Beyond Paxton’s limited screen time, Lou’s navigator (Riz Ahmed) is a one-note construct meant to be the audience’s surrogate. He’s just not complex enough to fulfill that obligation.
Just as the tension boils over in the film’s third act we start intellectually checking out. The storytelling fix is in. The only thing left to do is wait for the inevitable shocks and end credits.
“Nightcrawler” offers a peek inside the a modern TV newsroom, and what we see is either insincere, if not outright false. When mainstream media outlets bury news critical of Democrats they likely don’t announce their intentions in front of their colleagues. It’s more sophisticated, and sinister, than that.
In “Nightcrawler,” executives speak openly of scaring viewers and following racially divisive news selection. The film certainly has a point about what news is … and isn’t … covered. The selection process shown feels artificial all the same.

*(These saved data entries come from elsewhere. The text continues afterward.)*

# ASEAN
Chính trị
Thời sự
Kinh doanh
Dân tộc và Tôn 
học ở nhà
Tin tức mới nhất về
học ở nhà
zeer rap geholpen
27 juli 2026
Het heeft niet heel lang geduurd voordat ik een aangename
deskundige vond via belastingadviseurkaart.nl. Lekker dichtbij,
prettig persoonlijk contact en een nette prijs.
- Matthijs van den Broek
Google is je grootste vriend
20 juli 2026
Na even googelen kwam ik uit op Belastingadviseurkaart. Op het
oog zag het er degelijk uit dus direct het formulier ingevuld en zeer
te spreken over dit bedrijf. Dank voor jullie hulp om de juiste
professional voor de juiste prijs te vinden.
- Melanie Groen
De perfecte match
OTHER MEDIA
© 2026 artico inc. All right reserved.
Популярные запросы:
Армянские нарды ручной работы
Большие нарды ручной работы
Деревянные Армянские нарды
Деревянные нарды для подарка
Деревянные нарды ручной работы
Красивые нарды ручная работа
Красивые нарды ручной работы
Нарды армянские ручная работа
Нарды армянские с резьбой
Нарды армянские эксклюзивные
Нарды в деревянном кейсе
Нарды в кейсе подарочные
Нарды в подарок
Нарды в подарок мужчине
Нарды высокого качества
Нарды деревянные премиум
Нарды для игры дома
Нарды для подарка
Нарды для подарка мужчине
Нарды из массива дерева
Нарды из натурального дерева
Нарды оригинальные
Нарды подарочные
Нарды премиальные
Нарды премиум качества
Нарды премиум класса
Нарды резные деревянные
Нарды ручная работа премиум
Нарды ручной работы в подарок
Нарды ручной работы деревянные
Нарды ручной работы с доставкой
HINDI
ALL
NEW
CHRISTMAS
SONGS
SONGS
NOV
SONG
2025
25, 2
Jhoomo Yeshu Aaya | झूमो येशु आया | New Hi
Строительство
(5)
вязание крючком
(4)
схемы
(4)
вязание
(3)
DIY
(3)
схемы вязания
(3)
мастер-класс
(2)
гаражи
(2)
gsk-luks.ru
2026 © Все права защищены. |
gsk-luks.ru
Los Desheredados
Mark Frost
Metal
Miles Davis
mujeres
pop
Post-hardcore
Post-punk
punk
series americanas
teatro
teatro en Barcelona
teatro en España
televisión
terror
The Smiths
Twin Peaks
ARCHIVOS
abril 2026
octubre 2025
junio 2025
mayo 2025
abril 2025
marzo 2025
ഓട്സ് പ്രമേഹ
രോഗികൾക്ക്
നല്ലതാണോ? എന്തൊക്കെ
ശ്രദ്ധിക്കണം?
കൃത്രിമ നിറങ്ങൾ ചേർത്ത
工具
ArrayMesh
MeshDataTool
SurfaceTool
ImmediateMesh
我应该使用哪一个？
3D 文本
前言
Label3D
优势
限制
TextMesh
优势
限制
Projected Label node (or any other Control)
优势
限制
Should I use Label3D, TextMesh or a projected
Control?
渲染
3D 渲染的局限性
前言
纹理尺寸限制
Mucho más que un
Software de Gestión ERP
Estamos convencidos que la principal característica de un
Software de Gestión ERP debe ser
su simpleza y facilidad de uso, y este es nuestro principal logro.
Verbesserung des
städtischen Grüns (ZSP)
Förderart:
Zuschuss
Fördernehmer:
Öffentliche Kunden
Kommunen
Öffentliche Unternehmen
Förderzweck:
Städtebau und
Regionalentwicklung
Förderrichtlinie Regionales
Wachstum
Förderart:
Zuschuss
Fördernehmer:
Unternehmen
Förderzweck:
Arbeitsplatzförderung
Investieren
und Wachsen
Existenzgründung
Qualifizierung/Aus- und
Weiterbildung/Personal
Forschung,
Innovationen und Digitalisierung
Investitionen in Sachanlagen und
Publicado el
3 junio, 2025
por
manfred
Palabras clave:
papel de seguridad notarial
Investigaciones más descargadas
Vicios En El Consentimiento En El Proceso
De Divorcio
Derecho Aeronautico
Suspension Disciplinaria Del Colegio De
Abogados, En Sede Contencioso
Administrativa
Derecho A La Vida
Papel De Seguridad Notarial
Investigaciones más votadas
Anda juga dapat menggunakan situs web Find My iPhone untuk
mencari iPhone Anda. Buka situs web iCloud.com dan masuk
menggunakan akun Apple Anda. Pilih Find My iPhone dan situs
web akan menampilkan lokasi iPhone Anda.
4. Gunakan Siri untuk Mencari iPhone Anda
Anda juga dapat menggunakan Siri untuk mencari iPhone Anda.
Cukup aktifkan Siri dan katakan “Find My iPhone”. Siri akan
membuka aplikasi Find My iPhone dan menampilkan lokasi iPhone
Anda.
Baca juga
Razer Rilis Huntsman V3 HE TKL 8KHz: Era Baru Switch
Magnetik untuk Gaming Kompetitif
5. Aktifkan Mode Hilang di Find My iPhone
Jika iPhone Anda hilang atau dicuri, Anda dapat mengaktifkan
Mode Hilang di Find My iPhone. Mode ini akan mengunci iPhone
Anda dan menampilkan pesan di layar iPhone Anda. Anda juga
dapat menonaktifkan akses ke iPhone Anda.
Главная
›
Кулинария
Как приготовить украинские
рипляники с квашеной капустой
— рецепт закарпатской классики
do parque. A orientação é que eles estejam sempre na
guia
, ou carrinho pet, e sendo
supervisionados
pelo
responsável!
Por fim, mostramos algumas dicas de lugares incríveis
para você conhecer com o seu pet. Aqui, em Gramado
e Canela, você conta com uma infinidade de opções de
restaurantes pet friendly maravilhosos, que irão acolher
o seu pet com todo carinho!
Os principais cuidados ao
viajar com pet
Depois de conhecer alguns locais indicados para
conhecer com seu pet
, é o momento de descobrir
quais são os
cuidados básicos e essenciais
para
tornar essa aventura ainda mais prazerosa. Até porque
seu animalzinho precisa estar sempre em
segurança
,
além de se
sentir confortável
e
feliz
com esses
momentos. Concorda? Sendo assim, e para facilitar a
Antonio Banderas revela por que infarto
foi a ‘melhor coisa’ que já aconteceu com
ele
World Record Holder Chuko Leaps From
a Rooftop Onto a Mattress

“Nightcrawler’s” targets deserve all the negative attention summoned here. Audiences are equally deserving of a thriller with more to say than a series of surly bullet points.
DID YOU KNOW: “Network,” a prescient 1976 satire of the nightly news, won four Academy Awards including Best Actor (Peter Finch), Best Actress (Faye Dunaway) and Best Original Screenplay (Paddy Chayefsky).